▶ Work required:
Starting at the line containing "order: Pelecaniformes" and ending at the last line of the items, reproduce those lines with "common name" changed to "vernacular name" and everything else left as it is.

▶ Supplied records:
◆ ◆ ◆ ◆ ◆

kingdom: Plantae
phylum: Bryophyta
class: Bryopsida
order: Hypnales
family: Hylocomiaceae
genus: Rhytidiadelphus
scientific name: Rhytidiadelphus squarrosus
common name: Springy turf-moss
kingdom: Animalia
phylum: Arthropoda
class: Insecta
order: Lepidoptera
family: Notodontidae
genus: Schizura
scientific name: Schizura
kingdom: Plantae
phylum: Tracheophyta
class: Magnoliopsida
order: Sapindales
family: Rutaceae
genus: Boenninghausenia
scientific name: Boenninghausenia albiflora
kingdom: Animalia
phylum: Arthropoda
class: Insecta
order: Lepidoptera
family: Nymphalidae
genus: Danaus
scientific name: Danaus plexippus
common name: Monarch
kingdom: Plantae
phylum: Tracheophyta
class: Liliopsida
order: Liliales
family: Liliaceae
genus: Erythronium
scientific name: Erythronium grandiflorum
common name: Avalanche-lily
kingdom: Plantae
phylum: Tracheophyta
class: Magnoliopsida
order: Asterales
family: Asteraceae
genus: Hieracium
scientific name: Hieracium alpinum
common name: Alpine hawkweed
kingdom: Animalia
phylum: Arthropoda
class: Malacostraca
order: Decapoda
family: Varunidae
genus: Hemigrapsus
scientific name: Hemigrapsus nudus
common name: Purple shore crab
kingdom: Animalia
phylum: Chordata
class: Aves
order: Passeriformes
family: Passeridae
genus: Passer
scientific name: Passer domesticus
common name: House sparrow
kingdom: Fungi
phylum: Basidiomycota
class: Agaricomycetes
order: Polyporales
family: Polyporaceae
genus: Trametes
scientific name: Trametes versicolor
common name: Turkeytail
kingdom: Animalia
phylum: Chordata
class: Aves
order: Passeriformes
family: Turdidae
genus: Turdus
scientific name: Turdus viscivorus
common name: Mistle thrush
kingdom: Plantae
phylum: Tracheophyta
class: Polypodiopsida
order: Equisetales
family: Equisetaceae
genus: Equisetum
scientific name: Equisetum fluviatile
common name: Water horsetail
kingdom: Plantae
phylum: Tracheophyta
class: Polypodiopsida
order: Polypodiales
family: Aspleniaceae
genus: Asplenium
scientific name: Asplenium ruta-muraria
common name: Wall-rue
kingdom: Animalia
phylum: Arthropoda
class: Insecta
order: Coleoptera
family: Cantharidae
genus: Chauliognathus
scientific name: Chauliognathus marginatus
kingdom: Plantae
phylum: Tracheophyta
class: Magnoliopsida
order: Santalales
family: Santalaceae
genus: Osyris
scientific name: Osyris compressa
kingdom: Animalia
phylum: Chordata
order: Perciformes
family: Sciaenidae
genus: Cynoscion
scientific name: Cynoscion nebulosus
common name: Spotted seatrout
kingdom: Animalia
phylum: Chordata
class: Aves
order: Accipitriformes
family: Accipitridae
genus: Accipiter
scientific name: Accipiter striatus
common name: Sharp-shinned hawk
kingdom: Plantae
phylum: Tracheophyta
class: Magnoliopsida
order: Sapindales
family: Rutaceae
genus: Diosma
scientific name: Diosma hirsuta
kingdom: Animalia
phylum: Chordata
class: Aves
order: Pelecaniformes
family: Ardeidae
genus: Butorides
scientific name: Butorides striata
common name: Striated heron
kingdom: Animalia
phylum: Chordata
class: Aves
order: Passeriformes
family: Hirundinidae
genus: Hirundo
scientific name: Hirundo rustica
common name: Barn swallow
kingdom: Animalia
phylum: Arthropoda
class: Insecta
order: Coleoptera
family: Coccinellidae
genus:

◆ ◆ ◆ ◆ ◆

▶ Written solution:
order: Pelecaniformes
family: Ardeidae
genus: Butorides
scientific name: Butorides striata
vernacular name: Striated heron
kingdom: Animalia
phylum: Chordata
class: Aves
order: Passeriformes
family: Hirundinidae
genus: Hirundo
scientific name: Hirundo rustica
vernacular name: Barn swallow
kingdom: Animalia
phylum: Arthropoda
class: Insecta
order: Coleoptera
family: Coccinellidae
genus:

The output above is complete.